No one will try to rob you of your right to vote. You don’t need to be terrified of law enforcement officers. You will benefit from better education, health care, job opportunities and finances, for example, than your peers who happen to be Black. Although your ancestors also likely moved here from somewhere else at some point in the past, it wasn’t as shackled slaves.

If you have the bonus of being Christian, heterosexual, cisgender and able-bodied, then you might well never know firsthand how it feels to be stigmatized, marginalized, or hated because of some aspect of yourself over which you have absolutely no control. That makes you incredibly lucky indeed.

My question to you is this — what are you going to do with all that luck?

You are seen by some other white, male Americans as being part of an exclusive club, the membership of which gives you the ability to subjugate other, less fortunate citizens. The more extreme of your fellow club members — sadly, their voices tend to be the loudest — will try to tell you (or already have) that your privileges are under threat from anyone who doesn’t look like you, pray like you, love like you or even vote like you. Then they’ll try to recruit you as cannon fodder to the cause of their hateful way of thinking.

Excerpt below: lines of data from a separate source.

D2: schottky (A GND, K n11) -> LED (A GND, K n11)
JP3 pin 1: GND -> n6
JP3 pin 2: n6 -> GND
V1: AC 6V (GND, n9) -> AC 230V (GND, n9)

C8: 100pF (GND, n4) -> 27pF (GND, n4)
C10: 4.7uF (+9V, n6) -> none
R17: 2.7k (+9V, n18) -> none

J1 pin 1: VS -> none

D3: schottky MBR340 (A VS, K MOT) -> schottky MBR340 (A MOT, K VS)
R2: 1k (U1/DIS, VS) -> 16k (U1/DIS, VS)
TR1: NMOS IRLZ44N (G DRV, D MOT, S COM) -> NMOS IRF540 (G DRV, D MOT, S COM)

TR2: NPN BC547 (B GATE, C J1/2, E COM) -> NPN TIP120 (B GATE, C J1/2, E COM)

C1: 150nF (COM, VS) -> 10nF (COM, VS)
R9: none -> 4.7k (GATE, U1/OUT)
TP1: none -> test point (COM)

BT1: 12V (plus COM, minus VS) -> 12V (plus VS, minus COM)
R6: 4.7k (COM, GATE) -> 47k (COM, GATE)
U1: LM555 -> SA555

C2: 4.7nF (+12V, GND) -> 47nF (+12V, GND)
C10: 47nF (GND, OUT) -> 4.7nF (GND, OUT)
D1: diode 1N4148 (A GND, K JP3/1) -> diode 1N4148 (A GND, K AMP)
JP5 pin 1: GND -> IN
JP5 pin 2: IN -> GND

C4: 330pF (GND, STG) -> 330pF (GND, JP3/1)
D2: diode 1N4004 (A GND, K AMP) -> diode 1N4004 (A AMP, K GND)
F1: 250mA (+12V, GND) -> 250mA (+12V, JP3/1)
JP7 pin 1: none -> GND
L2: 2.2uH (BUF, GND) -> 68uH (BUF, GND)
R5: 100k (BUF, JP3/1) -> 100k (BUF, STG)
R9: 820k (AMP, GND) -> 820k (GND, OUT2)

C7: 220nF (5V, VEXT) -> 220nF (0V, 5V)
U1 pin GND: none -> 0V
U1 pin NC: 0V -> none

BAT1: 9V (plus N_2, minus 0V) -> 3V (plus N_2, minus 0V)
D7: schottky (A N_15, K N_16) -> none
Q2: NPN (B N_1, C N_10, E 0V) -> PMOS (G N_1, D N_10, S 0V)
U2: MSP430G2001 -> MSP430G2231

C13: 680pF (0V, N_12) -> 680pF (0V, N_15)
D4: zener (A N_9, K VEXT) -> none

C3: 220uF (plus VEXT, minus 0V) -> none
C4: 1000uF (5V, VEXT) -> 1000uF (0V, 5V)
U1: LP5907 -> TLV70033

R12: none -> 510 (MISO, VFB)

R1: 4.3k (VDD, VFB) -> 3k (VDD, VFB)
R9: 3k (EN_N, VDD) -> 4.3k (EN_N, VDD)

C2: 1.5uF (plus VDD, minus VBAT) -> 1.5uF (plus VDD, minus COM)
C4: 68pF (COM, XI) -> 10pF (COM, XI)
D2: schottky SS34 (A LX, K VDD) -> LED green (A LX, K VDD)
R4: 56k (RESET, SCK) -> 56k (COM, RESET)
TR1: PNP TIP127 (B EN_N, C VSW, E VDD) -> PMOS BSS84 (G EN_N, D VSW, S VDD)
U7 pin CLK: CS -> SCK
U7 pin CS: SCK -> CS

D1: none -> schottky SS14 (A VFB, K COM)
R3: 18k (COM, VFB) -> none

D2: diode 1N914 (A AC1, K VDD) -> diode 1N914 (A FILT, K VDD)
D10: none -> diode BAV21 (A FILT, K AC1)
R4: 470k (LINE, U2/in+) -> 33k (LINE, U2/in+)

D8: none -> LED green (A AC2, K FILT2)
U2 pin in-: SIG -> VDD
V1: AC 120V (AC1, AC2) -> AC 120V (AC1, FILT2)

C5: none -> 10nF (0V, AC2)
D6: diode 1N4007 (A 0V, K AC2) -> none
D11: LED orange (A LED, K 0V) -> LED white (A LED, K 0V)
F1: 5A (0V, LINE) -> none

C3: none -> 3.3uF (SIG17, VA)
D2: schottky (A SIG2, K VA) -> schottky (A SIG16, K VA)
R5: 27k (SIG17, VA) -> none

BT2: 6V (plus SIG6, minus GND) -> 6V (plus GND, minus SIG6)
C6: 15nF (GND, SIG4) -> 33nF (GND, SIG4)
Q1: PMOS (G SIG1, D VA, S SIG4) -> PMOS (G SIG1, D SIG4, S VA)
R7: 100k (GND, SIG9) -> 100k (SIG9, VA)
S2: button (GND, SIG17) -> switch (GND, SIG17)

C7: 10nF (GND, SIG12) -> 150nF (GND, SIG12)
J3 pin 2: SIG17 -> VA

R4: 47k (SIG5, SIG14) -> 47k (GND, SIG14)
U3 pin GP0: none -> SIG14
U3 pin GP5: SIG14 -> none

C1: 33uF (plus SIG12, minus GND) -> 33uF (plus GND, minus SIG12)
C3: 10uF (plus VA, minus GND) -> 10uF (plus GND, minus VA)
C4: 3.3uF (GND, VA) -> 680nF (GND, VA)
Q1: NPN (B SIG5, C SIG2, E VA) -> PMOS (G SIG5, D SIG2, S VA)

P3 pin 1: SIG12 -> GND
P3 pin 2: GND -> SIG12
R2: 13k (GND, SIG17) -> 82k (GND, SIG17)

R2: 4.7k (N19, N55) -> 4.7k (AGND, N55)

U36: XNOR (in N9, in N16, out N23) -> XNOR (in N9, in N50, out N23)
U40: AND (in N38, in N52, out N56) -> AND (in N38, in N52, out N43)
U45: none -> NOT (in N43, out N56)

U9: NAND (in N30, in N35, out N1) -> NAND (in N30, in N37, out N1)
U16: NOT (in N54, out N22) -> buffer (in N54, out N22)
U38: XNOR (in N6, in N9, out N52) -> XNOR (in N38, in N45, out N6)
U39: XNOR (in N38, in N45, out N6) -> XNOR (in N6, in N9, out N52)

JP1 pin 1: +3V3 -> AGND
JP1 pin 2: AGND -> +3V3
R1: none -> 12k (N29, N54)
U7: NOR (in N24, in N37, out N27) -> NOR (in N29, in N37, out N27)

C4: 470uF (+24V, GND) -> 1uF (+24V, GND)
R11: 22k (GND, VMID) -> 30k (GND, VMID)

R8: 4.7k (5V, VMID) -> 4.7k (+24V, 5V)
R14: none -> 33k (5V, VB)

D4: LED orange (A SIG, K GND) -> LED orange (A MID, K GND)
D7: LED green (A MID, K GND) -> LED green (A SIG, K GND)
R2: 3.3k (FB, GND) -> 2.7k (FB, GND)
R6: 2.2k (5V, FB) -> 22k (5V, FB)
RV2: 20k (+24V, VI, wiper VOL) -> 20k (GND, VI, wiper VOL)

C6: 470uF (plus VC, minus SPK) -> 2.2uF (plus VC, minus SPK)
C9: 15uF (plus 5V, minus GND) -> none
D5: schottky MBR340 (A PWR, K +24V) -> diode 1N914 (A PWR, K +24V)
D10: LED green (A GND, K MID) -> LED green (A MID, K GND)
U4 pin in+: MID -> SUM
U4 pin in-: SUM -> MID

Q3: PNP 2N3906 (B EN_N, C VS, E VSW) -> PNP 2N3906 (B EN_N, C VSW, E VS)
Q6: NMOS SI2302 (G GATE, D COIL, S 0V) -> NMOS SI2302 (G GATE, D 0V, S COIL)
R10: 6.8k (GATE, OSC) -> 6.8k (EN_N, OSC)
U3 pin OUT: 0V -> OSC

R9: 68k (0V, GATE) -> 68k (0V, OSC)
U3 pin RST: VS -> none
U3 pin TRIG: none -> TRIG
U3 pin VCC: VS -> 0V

I’m here to tell you three vital truths.

First, and most importantly, the very notion of white supremacy is based on a false premise. Yes, American citizens come from a wide range of ethnic backgrounds, each of which (including yours) boasts its own traditions and culture, as well as the national ones we all share. But race itself is a social construct, invented by European and early American colonialists and slave traders who needed to justify their abhorrent treatment of Africans and Native Americans.

Initially, the oppressors declared that only Christians had a soul; everyone else was subhuman and could be treated as such. When African slaves began converting to Christianity, a new pretext was urgently needed. And so, supported by the hastily created pseudoscience of eugenics, the idea of race was born. It’s an idea that’s still being used today to normalize and weaponize hate.

I cherish my ethnicity while gladly celebrating yours and I would ask you to do the same for me. However, we must deny the existence of race, for it makes victims of us both.

Second, anyone who tells you that your future prosperity and happiness depend on preserving white supremacy is not only lying to you. They are using you. They are trying to trick you into becoming so paranoid you are fooled into helping them advance their own aims: to fuel their own egos and destroy democracy. People who openly peddle crazed, racist, and anti-Semitic conspiracy theories such as the Great Replacement Theory — the likes of Tucker Carlson and Elise Stefanik — are out to grab power, not to help you.

Third: luck, like love, is unlimited. The more you share it, the more there is to go around. You will not lose your place in the world if other people are no longer marginalized. If the barriers that currently stand in their way are demolished, the whole nation will be richer for it, literally and morally, and you will reap the benefits too. Societies that embrace inclusivity and diversity are much stronger and more stable than those that do not. Nothing would be taken away from you if all Americans finally became equal, it’s just that everyone would get to be lucky.

Like countless young Americans, you may well already be a cheerleader for equality and inclusion, for which I congratulate you — you give me hope. If you are not, I can promise you that you have nothing to fear from progress. Turn on your TV and you’ll see women, LGBTQ people and those who are Black and brown marching peacefully to protect their rights, because they know they deserve justice as much as you do.

Look for the humanity in each of them — it mirrors your own. Go out and talk to minoritized Americans about their ambitions. You’ll discover that none of them wants to “replace” you. March with them and they’ll embrace you as an ally. Then you will be truly lucky. And one day, with your help, we all will.

Keith Magee is chair and professor of practice in social justice at Newcastle University in the United Kingdom.